Necroptosis-associated long noncoding RNAs can predict prognosis and differentiate between cold and hot tumors in ovarian cancer

Yi-Bo He; Lu-Wei Fang; Dan Hu; Shi-Liang Chen; Si-Yu Shen; Kai-Li Chen; Jie Mu; Jun-Yu Li; Hongpan Zhang; Liu Yong-Lin; Li Zhang

doi:10.3389/fonc.2022.967207

Necroptosis-associated long noncoding RNAs can predict prognosis and differentiate between cold and hot tumors in ovarian cancer

Front Oncol. 2022 Jul 28:12:967207. doi: 10.3389/fonc.2022.967207. eCollection 2022.

Authors

Yi-Bo He^{1

2}, Lu-Wei Fang², Dan Hu³, Shi-Liang Chen^{1

2}, Si-Yu Shen², Kai-Li Chen², Jie Mu², Jun-Yu Li⁴, Hongpan Zhang⁵, Liu Yong-Lin⁶, Li Zhang⁷

Affiliations

¹ Department of Clinical Lab, The First Affiliated Hospital of Zhejiang Chinese Medical University, Hangzhou, China.
² The First School of Clinical Medicine, Zhejiang Chinese Medical University, Hangzhou, China.
³ Department of Clinical Lab, The Cixi Integrated Traditional Chinese and Western Medicine Medical and Health Group Cixi Red Cross Hospital, Cixi, China.
⁴ Department of Pharmacy, Sanya Women and Children Hospital Managed by Shanghai Children's Medical Center, Sanya, China.
⁵ Department of Oncology, Affiliated Hospital of North Sichuan Medical College, Nanchong, China.
⁶ Reproductive Centre, Sanya Women and Children Hospital Managed by Shanghai Children's Medical Center, Sanya, China.
⁷ Obstetrics and Gynaecology, The First Affiliated Hospital of Zhejiang Chinese Medical, Hangzhou, China.

Abstract

Objective: The mortality rate of ovarian cancer (OC) is the highest among all gynecologic cancers. To predict the prognosis and the efficacy of immunotherapy, we identified new biomarkers.

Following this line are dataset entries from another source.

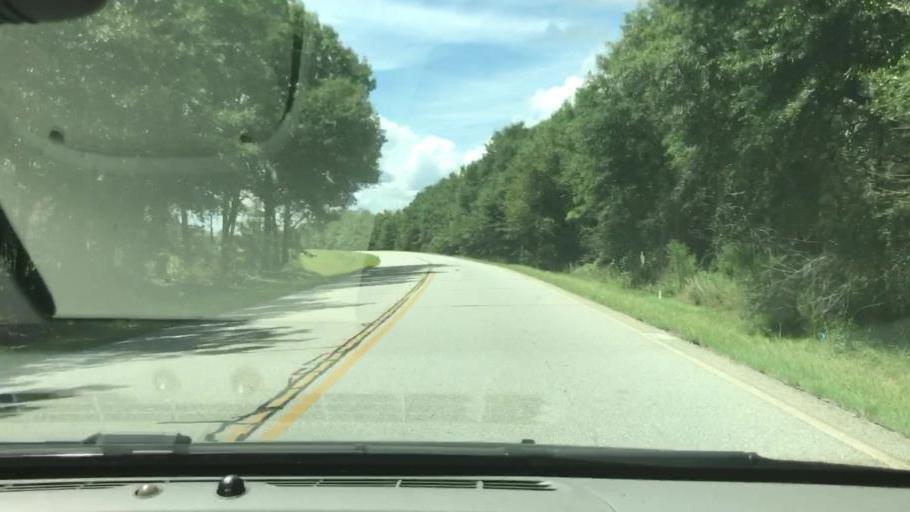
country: US
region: Georgia
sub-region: Stewart County
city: Lumpkin
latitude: 32.1385
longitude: -84.9696
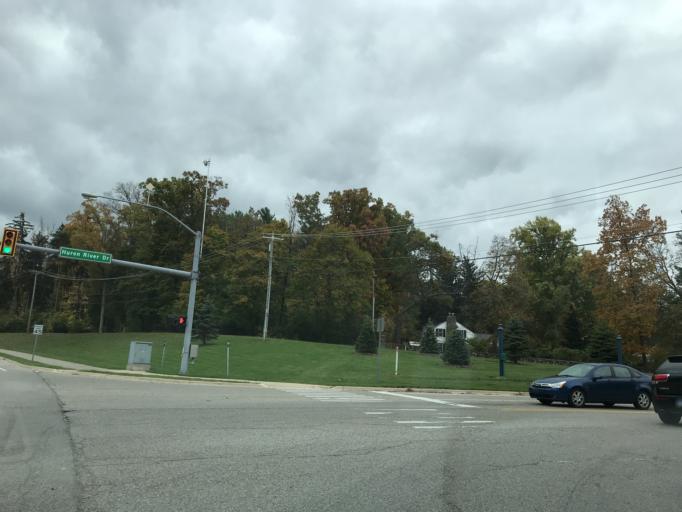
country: US
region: Michigan
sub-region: Washtenaw County
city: Ypsilanti
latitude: 42.2685
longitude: -83.6698
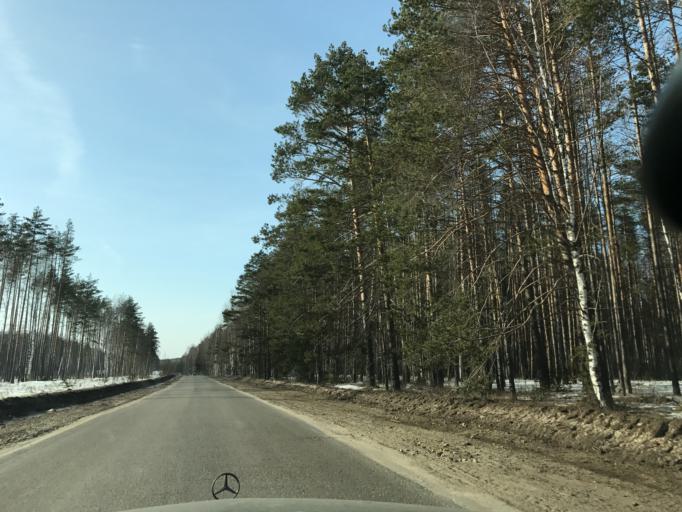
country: RU
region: Nizjnij Novgorod
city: Taremskoye
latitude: 56.0122
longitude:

Methods: The Cancer Genome Atlas (TCGA) and the Genotype-Tissue Expression Project (GTEx) databases were used to extract ovarian cancer transcriptomes. By performing the co-expression analysis, we identified necroptosis-associated long noncoding RNAs (lncRNAs). We used the least absolute shrinkage and selection operator (LASSO) to build the risk model. The qRT-PCR assay was conducted to confirm the differential expression of lncRNAs in the ovarian cancer cell line SK-OV-3. Gene Set Enrichment Analysis, Kaplan-Meier analysis, and the nomogram were used to determine the lncRNAs model. Additionally, the risk model was estimated to evaluate the efficacy of immunotherapy and chemotherapy. We classified necroptosis-associated IncRNAs into two clusters to distinguish between cold and hot tumors.

Results: The model was constructed using six necroptosis-associated lncRNAs. The calibration plots from the model showed good consistency with the prognostic predictions. The overall survival of one, three, and five-year areas under the ROC curve (AUC) was 0.691, 0.678, and 0.691, respectively. There were significant differences in the IC50 between the risk groups, which could serve as a guide to systemic treatment. The results of the qRT-PCR assay showed that AL928654.1, AL133371.2, AC007991.4, and LINC00996 were significantly higher in the SK-OV-3 cell line than in the Iose-80 cell line (P < 0.05). The clusters could be applied to differentiate between cold and hot tumors more accurately and assist in accurate mediation. Cluster 2 was more vulnerable to immunotherapies and was identified as the hot tumor.

Conclusion: Necroptosis-associated lncRNAs are reliable predictors of prognosis and can provide a treatment strategy by screening for hot tumors.

Keywords: TCGA; immunotherapy; long noncoding RNAs; necroptosis; ovarian cancer.